The EA Degree and the Lodge Closing Ceremony

by Midnight Freemason Contributor
Bro. Randy Sanders

The other evening, I was honored to be included in an interactive presentation by North Carolina’s Past Grand Master Shaun Bradshaw. In this presentation, Most Worshipful Shaun described the Hero’s Journey and how it fits into Masonic initiation. Several of us described the travels of the initiate, the 12 steps the candidate takes in each degree, and even how the whole of the three degrees itself becomes the journey.

MWB Shaun skillfully guided the group in comparing and contrasting the Hero’s Journey and the Masonic initiation by listening to the participants and adding perfectly timed insight to the conversation. I highly recommend any opportunity you may take in listening and learning from the Most Worshipful in this and his other presentations.

A new Brother goes through the degree, takes his obligation, receives the lecture and charge, and is seated among the brethren. This was a powerful moment for me when I received my EA because now I was recognized as a Brother and had become a part of the Lodge. It was very exciting. I watched with wonder and anticipation as the Lodge conducted what little business needed to happen, then proceeded to close on the EA degree. How cool it was for me to witness the actual ritual of the lodge!

We as candidates hadn’t been a part of the opening ceremony of course, and the Lodge created the sacred space into which we were escorted by a friend, who we later came to know as a Brother.
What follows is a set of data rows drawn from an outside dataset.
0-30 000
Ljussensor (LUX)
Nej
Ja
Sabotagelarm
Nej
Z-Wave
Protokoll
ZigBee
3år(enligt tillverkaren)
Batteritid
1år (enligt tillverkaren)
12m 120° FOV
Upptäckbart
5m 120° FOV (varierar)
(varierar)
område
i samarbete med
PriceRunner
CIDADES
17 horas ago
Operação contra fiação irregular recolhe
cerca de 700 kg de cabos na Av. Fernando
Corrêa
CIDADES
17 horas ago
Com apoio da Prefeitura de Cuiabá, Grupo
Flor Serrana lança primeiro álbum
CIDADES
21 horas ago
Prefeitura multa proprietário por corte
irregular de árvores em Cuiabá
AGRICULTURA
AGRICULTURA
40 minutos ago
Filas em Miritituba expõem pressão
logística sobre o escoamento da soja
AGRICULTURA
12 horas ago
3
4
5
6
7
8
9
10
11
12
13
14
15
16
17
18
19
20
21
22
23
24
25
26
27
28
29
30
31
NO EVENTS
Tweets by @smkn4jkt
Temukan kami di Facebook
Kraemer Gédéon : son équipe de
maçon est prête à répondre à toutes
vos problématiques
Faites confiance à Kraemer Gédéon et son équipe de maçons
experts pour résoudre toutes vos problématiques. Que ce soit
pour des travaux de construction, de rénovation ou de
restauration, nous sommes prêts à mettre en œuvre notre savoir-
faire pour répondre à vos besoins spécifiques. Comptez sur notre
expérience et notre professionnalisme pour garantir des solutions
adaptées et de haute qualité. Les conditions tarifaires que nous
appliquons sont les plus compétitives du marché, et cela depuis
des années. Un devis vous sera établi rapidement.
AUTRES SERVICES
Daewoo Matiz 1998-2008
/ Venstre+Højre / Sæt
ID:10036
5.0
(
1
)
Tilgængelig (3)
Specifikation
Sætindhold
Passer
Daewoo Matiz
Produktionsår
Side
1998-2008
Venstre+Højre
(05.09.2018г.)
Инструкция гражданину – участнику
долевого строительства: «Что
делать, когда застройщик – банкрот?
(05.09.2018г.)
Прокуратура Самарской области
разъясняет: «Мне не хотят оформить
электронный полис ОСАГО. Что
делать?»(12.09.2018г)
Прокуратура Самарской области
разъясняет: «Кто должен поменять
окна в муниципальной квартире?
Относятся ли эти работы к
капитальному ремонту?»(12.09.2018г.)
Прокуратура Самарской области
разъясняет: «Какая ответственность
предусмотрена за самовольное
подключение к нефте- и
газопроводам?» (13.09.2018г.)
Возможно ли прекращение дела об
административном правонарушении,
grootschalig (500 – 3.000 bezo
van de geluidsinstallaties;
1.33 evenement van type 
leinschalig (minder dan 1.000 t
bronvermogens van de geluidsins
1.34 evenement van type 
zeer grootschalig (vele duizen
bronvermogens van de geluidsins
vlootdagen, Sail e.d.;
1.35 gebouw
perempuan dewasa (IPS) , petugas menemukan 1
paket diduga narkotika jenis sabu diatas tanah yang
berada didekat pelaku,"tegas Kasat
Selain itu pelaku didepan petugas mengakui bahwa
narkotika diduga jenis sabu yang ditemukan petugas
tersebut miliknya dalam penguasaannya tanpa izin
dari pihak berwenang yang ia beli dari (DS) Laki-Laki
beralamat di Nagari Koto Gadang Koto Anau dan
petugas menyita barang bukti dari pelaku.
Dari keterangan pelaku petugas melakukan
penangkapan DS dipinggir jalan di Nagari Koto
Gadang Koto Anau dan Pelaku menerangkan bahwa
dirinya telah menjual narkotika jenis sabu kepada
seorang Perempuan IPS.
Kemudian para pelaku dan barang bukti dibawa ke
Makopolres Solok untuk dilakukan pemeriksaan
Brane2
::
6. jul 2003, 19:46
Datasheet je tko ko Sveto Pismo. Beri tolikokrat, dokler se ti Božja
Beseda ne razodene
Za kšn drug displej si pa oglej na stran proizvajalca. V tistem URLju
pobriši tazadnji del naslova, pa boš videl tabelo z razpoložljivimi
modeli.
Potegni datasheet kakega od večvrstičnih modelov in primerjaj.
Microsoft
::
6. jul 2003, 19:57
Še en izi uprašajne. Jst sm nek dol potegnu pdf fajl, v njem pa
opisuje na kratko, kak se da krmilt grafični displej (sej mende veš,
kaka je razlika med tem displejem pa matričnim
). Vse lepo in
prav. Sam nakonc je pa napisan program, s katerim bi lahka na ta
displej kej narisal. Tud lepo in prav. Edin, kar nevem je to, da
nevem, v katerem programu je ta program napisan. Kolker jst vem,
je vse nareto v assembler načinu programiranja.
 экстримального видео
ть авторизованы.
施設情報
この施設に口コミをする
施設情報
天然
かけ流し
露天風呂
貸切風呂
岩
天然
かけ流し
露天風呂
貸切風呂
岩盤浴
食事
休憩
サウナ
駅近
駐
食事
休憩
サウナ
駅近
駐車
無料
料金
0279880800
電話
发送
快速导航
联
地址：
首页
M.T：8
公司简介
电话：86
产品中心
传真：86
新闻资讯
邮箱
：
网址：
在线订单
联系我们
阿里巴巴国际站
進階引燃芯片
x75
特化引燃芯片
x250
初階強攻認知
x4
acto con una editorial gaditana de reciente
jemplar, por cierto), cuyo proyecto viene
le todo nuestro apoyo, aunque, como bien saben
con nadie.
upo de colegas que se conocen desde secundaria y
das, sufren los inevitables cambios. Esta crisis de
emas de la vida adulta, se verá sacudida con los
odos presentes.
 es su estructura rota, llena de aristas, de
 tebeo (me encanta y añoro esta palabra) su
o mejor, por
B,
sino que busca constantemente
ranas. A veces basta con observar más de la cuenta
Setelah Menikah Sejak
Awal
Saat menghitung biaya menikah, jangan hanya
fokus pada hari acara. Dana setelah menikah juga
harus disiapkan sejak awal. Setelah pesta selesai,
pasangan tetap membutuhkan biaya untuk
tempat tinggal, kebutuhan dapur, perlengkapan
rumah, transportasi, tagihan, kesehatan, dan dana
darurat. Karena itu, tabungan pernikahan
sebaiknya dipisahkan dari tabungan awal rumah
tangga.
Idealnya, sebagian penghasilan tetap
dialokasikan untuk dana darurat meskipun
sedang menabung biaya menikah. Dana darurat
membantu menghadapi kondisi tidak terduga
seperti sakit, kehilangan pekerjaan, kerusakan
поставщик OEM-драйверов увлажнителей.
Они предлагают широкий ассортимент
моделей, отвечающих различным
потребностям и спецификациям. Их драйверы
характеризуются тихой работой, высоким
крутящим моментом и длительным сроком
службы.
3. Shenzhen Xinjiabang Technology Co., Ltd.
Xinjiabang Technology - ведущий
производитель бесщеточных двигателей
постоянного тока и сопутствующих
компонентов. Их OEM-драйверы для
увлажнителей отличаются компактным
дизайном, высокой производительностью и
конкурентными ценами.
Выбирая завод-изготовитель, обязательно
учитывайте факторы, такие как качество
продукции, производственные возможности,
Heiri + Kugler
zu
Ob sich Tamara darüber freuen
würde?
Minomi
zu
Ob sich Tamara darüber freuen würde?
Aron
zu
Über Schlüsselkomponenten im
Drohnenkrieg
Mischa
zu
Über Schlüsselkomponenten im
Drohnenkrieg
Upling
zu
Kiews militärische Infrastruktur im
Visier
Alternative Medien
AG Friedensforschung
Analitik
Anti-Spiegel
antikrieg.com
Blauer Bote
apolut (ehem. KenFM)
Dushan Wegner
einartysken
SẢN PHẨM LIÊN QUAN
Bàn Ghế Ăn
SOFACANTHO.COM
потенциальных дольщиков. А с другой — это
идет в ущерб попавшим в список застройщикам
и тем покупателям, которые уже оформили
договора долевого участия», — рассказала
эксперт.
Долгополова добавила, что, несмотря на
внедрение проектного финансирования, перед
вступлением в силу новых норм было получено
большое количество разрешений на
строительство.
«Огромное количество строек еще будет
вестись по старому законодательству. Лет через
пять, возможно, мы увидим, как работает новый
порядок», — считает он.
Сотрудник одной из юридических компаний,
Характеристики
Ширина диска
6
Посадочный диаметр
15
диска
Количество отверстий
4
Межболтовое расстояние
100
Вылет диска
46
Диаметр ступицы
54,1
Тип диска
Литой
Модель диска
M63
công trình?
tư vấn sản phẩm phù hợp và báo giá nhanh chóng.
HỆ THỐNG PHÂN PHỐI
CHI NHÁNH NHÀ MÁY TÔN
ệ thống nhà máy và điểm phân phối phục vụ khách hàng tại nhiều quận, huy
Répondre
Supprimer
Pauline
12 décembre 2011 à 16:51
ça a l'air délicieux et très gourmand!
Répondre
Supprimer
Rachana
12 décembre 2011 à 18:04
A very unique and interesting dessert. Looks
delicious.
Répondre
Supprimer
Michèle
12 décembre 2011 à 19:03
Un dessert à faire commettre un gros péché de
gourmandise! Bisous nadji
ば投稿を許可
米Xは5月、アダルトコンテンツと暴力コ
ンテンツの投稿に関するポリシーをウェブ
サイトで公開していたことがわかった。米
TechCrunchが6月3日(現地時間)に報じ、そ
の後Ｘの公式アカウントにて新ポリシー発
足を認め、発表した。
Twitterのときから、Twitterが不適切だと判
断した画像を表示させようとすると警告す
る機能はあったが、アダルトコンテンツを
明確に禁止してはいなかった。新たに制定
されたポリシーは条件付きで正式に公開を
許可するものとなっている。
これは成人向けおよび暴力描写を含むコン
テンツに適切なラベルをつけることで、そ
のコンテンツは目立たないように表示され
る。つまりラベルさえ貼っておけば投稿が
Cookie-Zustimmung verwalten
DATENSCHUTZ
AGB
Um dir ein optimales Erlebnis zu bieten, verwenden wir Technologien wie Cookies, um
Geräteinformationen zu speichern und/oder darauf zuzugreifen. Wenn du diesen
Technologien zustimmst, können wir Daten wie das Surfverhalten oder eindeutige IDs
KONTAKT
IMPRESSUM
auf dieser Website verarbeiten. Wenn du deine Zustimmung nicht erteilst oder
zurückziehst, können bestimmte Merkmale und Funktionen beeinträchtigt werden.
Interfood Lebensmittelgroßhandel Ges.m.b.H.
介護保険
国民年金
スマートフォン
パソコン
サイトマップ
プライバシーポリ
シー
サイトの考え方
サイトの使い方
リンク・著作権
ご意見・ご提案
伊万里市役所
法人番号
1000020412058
The lodge had prepared itself for us, and we were prepared, instructed, and escorted. As the evening progressed, we were included in the closing ritual. Included! This was a part of the Hero’s Journey in and of itself, but it didn’t end there.

The EA degree doesn’t actually end with seating the new Brother amongst his Brethren but actually ends with the closing of the lodge. That’s right, our initiatic experience isn’t over with the degree... Now we take an active part in the ritual in which we just received. The closing, in many jurisdictions, includes a closing charge, and the closing becomes a part of that initiation, of the circumambulation, the hoodwink, the lecture, and the EA charge. This closing of the lodge, of releasing the sacred space, of being challenged to go out into the world to be better men, all tie back into the degree we each received.

Brothers, this was another powerful reminder to me, a newly made Entered Apprentice, that I was a part of the Lodge. I could now be a part of the ritual, of the opening and closing, and it reminds me now that the Entered Apprentice, Fellowcraft, and Master Mason degrees extend beyond the ceremonial degrees themselves. My point is to ask us to remember our own Hero’s Journey through the degrees such that we continue to help new Brothers in their own journey. So may we ever meet, act, and part.


Bro. Randy and his wife Elyana live in O'Fallon, MO just outside of St. Louis. Randy earned a Bachelors in Chemistry with an emphasis in Biochemistry, and he works in telecom IT. He volunteers his time as a professional and personal mentor, is an NRA certified Chief Range Safety Officer, and enjoys competitive tactical pistol. He has a 30+ year background teaching Wing Chun Kung Fu, Chi Kung, and healing arts. Randy's Masonic bio includes lodge education officer of two blue lodges, running the Wentzville Lodge Book Club, active in York Rite AMD, Scottish Rite Valley of St. Louis co-librarian, Clerk of the Academy Of Reflection through the Valley of Guthrie, a trained facilitator for the Masonic Legacy Society. As a pre-COVID-19 pioneer in Masonic virtual education, Randy is an administrator of Refracted Light and an international presenter on esoteric topics. Randy enjoys facilitating and presenting Masonic esoteric education, and he hosts an open, weekly Masonic virtual Friday Happy Hour. Randy is an accomplished home chef, a certified barbecue judge, raises Great Pyrenees dogs, and enjoys travel and philosophy.


  1. This is why it is better NOT to open on the third, call down, perform the degree, toss the newly made brothers out of the room, call back up and close. I'm glad to see more GLs doing business on the first, unlike Back hen I Was Initiated.

  2. A great reminder that the closing of a lodge is a continuation of the Masonic education that each ritual is designed to convey. I have seen so many times it done in haste or a grand lodge officer close it by a single rap of the gavel with the excuse given "so everyone can get home." Thanks for reminding us of its significance. As my lodge's education officer, I will be passing your thoughts on to my fellow officers.